Search code examples
pythondataframejuliaquandl

How to use PyCall in Julia to convert Python output to Julia DataFrame


I would like to retrieve some data from quandl and analyse them in Julia. There is, unfortunately, no official API available for this (yet). I am aware of this solution, but it is still quite limited in functionality and doesn't follow the same syntax as the original Python API.

I thought it would be a smart thing to use PyCall to retrieve the data using the official Python API from within Julia. This does yield an output, but I'm not sure how I can convert it to a format that I would be able to use within Julia (ideally a DataFrame).

I have tried the following.

using PyCall, DataFrames
@pyimport quandl

data = quandl.get("WIKI/AAPL", returns = "pandas");

Julia converts this output to a Dict{Any,Any}. When using returns = "numpy" instead of returns = "pandas", I end up with a PyObject rec.array.

How can I get data to be a Julia DataFrame as quandl.jl would return it? Note that quandl.jl is not an option for me because it doesn't support automatic retrieval of multiple assets and lacks several other features, so it's essential that I can use the Python API.

Thank you for any suggestions!


Solution

  • You're running into a difference in Python/Pandas versions. I happen to have two configurations easily available to me; Pandas 0.18.0 in Python 2 and Pandas 0.19.1 in Python 3. The answer @niczky12 provided works well in the first configuration, but I'm seeing your Dict{Any,Any} behavior in the second configuration. Basically, something changes between those two configurations such that PyCall detects a mapping-like interface for Pandas objects and then exposes that interface as a dictionary through an automatic conversion. There are two options here:

    1. Work with the dictionary interface:

      data = quandl.get("WIKI/AAPL", returns = "pandas")
      cols = keys(data)
      df = DataFrame(Any[collect(values(data[c])) for c in cols], map(Symbol, cols))

* _RECORDED INFORMATION_
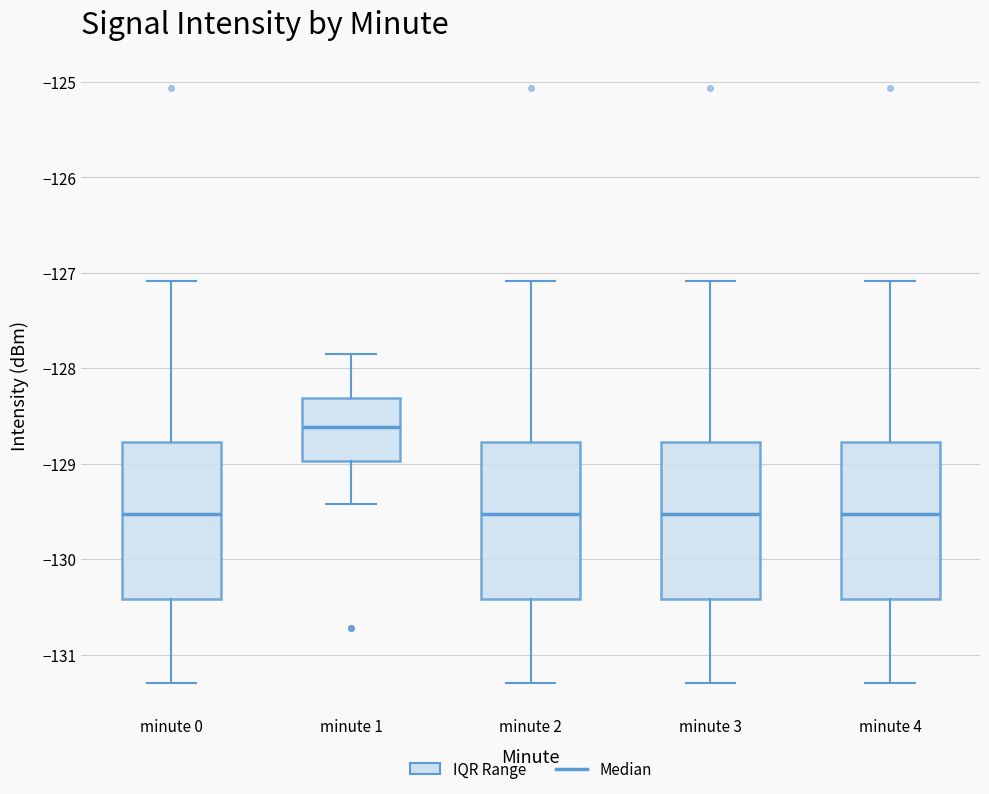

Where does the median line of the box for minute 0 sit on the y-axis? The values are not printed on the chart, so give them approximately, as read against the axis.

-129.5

...

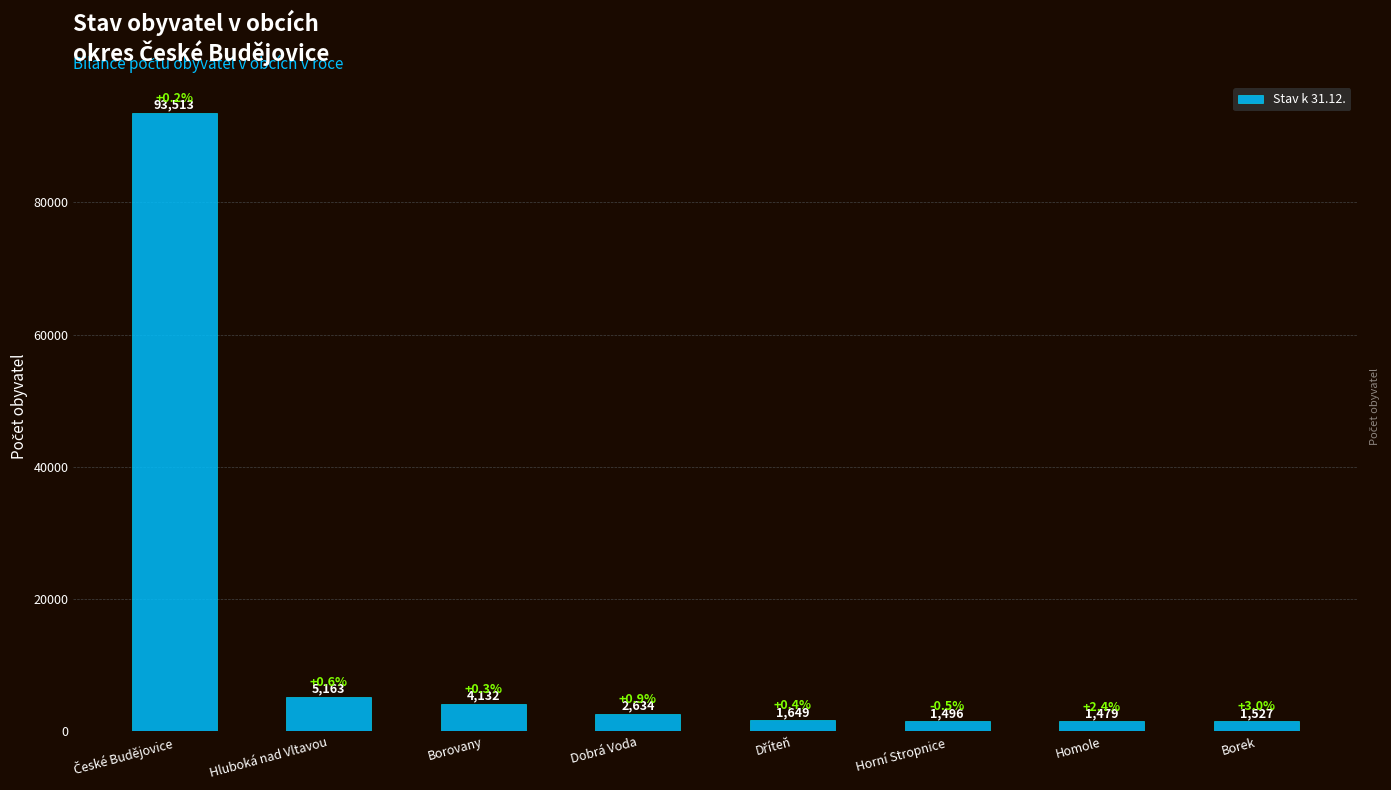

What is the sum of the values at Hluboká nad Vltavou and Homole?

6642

* _TASK INSTRUCTIONS_
Can you reproduce the PyCall thread above word for word, starting with "I would like" and going on through "(ideally a DataFrame)."?

* _OUTPUT OF THE TASK_
I would like to retrieve some data from quandl and analyse them in Julia. There is, unfortunately, no official API available for this (yet). I am aware of this solution, but it is still quite limited in functionality and doesn't follow the same syntax as the original Python API.

I thought it would be a smart thing to use PyCall to retrieve the data using the official Python API from within Julia. This does yield an output, but I'm not sure how I can convert it to a format that I would be able to use within Julia (ideally a DataFrame).